(阅读原文):
==================================================

免疫组织化学试剂盒组成及操作规程
一、实验原理与意义 免疫组织化学是指带显色剂标记的特异性抗体在组织细胞原位通过抗原抗体反应和组织化学的呈色反应，对相应抗原进行定性、定位、定量测定。借助显微镜(包括荧光显微镜、电子显微镜)的显像和放大作用，在细胞、亚细胞水平检测各种抗原物质(如蛋白质、多肽、酶、激素、病原体以及受体等)。
二、实验器材 微波炉、吹风机、组化笔、湿盒、烤箱、振荡器、染缸、光学显微镜、纯木浆卫生纸、计时器和通风橱等。
三、试剂配制
1. PBS干粉( 2 袋)：每袋加1000ml蒸馏水溶解后为0.01 M PBS pH 7.2-7.4
2. 柠檬酸盐干粉（ 1 袋）：每袋加1000ml蒸馏水溶解后0.01 M柠檬酸缓冲液 PH6.0
3. 30%H2O2： 70 ml
4. 封闭血清工作液： 11 ml 10%山羊血清
5. 抗体稀释液: 30 ml
6. HRP-二抗： 0.5 ml
7. DAB（避光）：用20×DAB（1％，10 mg/ml）5 ul＋0.1 ul 30% H2O2＋95 ul PBS。
8. 苏木精染液：①用蒸馏水50ml加热溶解硫酸铝钾干粉3.75g；②用无水乙醇2.5ml溶解木精干粉后倒入溶液①中，煮沸1min后，稍冷却，慢慢加入红色氧化*干粉0.125g，继续加热至溶液变为紫红色，用纱布盖瓶口，用前滤纸过滤后每50ml加冰醋酸2.5ml。
9. Xylene、梯度Ethanol（100％×2、95％、70％、50％）、双蒸水、中性树胶（封裱剂）：为实验室常用试剂，本试剂盒不提供。
四、操作步骤
1、脱蜡、水化
1) 60 ℃×60 min→Xylene（1） 10 minutes；
2) Xylene（2） 10 minutes；
3) 100% absolute ethanol（1）：5 minutes；
4) 100% absolute ethanol（2）：5 minutes；
5) 95% ethanol 2 minutes；
6) 70% ethanol 2 minutes；
7) distilled water:5 min；
8) PBS洗2次×3 min。
2、封闭内源性过氧化物酶
9) 用3％H2O2（用蒸馏水10倍稀释即为3% H2O2）RT避光浸润切片30 min。
10) PBS溶液洗3次×3 min。
3、抗原修复暴露抗原决定族
11) 切片放入0.01 M柠檬酸钠缓冲溶液（pH6.0）后，在微波炉里高火4 min至沸腾后，再加热约4 min×4次，每次间隔1min，补足液体，防止干片。

==================================================

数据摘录
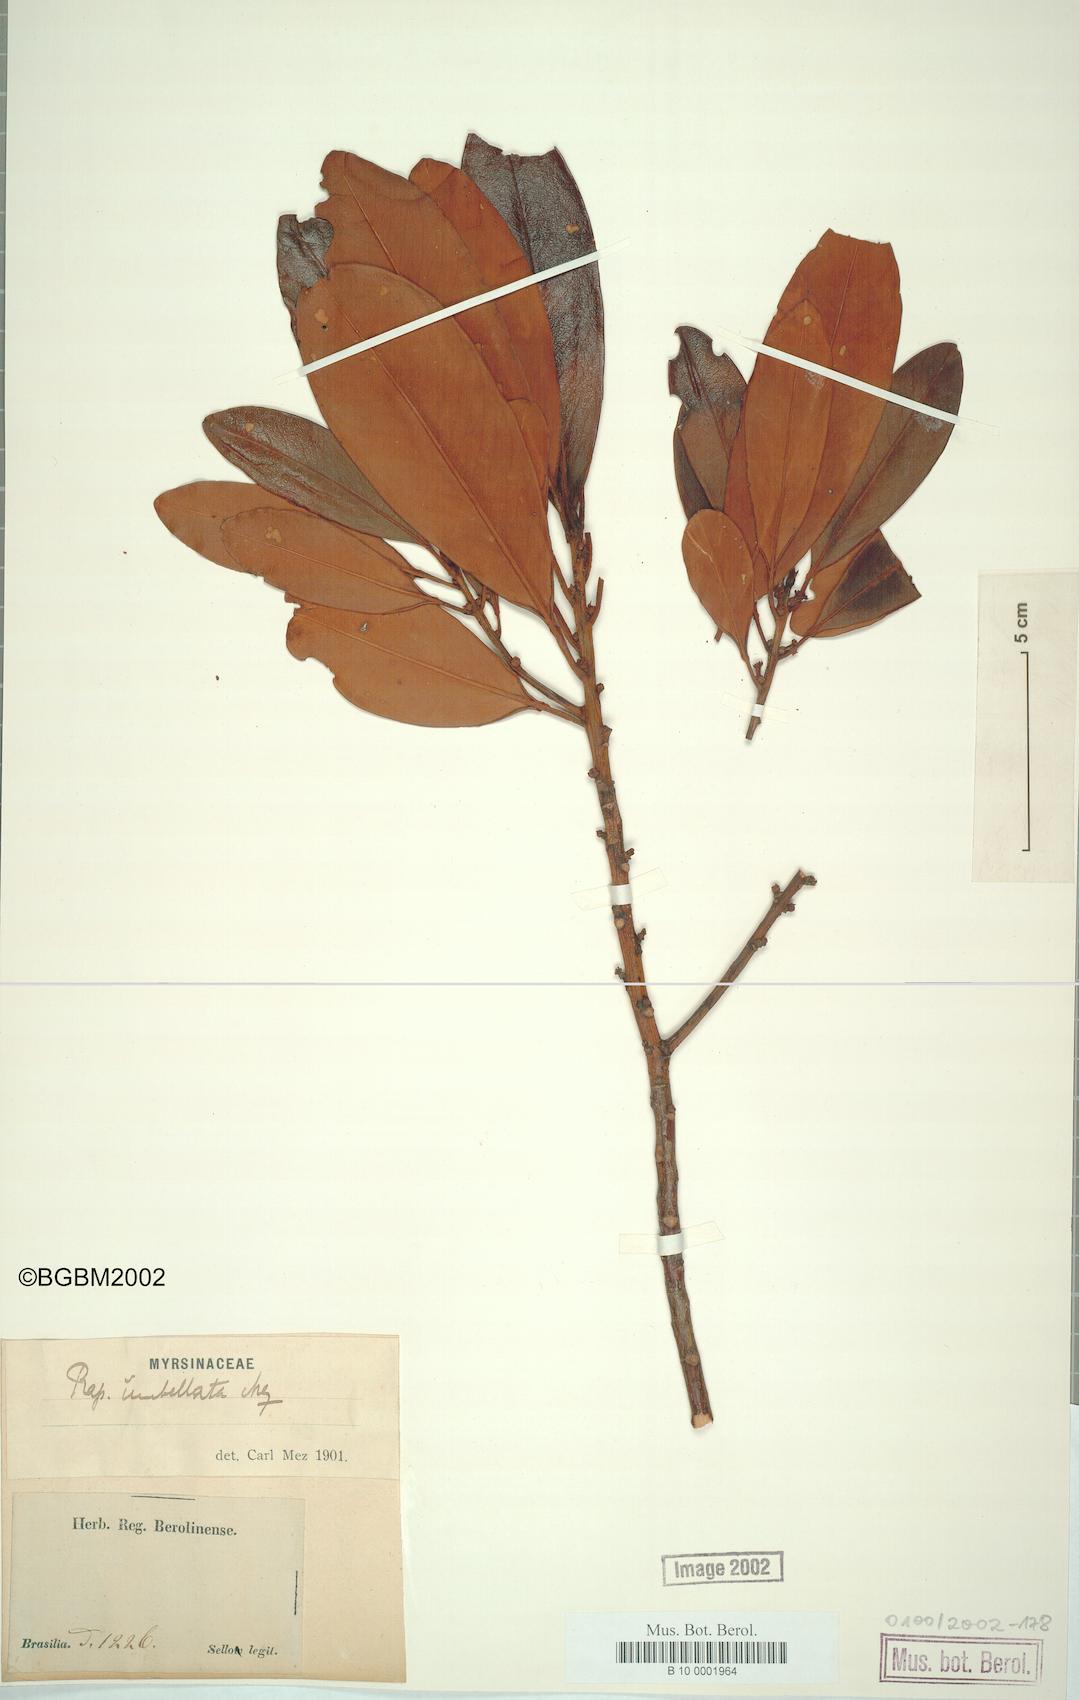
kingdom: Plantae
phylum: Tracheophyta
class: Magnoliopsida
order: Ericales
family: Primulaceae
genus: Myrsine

==================================================

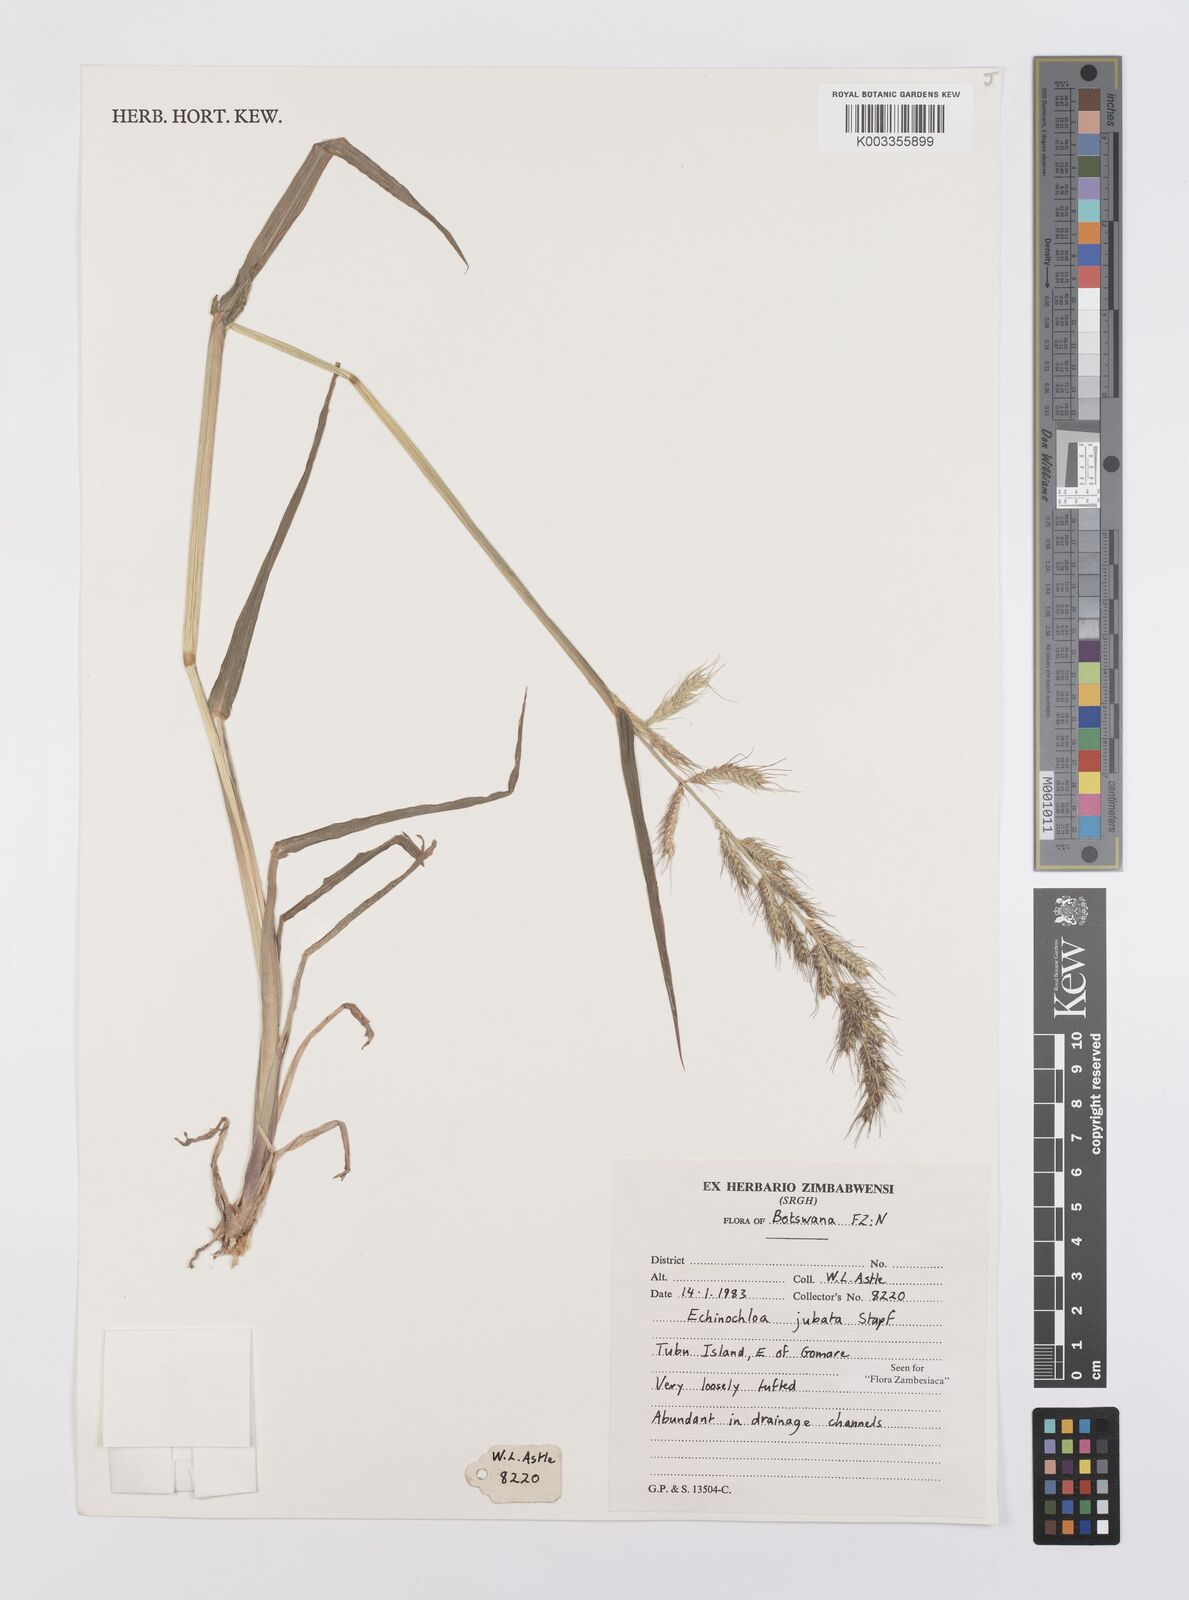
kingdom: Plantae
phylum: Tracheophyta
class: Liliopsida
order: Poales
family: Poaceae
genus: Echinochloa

==================================================

(完成下列任务):
A) 列出免疫组化操作规程中注明试剂盒不提供、需由实验室自备的全部试剂。
B) 按照免疫组化操作规程，抗原修复时微波加热每次间隔1 min，这期间为什么要补足液体？
C) 接着免疫组化操作规程的第11步，写出后面的操作步骤。
上述数据与本练习无关。

(各题答案):
A) Xylene、梯度Ethanol（100％×2、95％、70％、50％）、双蒸水、中性树胶（封裱剂）。

B) 补足液体是为了防止干片。

C)
4、封闭非特异性蛋白
12) PBS溶液洗3次×3 min；
13) 将切片取出,周围水分用滤纸吸干,用组化笔在组织周围画上圈,在圆圈内组织滴入10%羊血清（与二抗来源一致）后放入湿盒中,室温30min；
5、一抗孵育
14) 甩去切片上的羊血清,用滤纸擦干组织周围残留血清，直接加入已稀释的一抗100ul，放入湿盒中室温1小时，然后4度过夜，从冰箱中取出需37 ℃复温45 min。
6、二抗孵育
15) 将一抗倒掉并用PBS洗5 min×5次；
16) 用滤纸将圆圈周围的水吸去，加入已稀释的二抗100ul放入37 ℃恒温烤箱中30 min。
17) 用PBS洗2次×10 min；
7、显色
18) 加入DAB（快速滴入，观察染**况，倒掉染液），显色时间控制在约2 min，由镜下观察颜色控制时间。
8、复染、脱水、透明、封片
19) 用PBS 3次×3min后，用双蒸水洗5 min；
20) 加一大滴苏木素染液，染10min，用1%盐酸酒精溶液分化20s后，用1%氢氧化氨溶液反蓝2min，双蒸水洗5 min。
21) 脱水： 50% ethanol 2 min，
70% ethanol 2 min
95% ethanol 2 min；
95% ethanol 2 min；
100% absolute ethanol（1）: 2min；
100% absolute ethanol（2）: 2min。
22) 透明：Xylene 1×2 min→Xylene 2×2 min
23) 封片：中性树胶。
五、注意事项
1. 苏木素复染时间需要摸索，尤其阳性染色也在细胞核上。
2. DAB显色时间需要达到最优化，镜下观察达到阳性染色明显但背景不太深。
3. 抗体浓度需要摸索。一抗孵育最好在4度过夜。
4. 切片脱蜡和水化要充分；加反应液时要覆盖组织充分；每次加液前甩干洗涤液但要防止干片。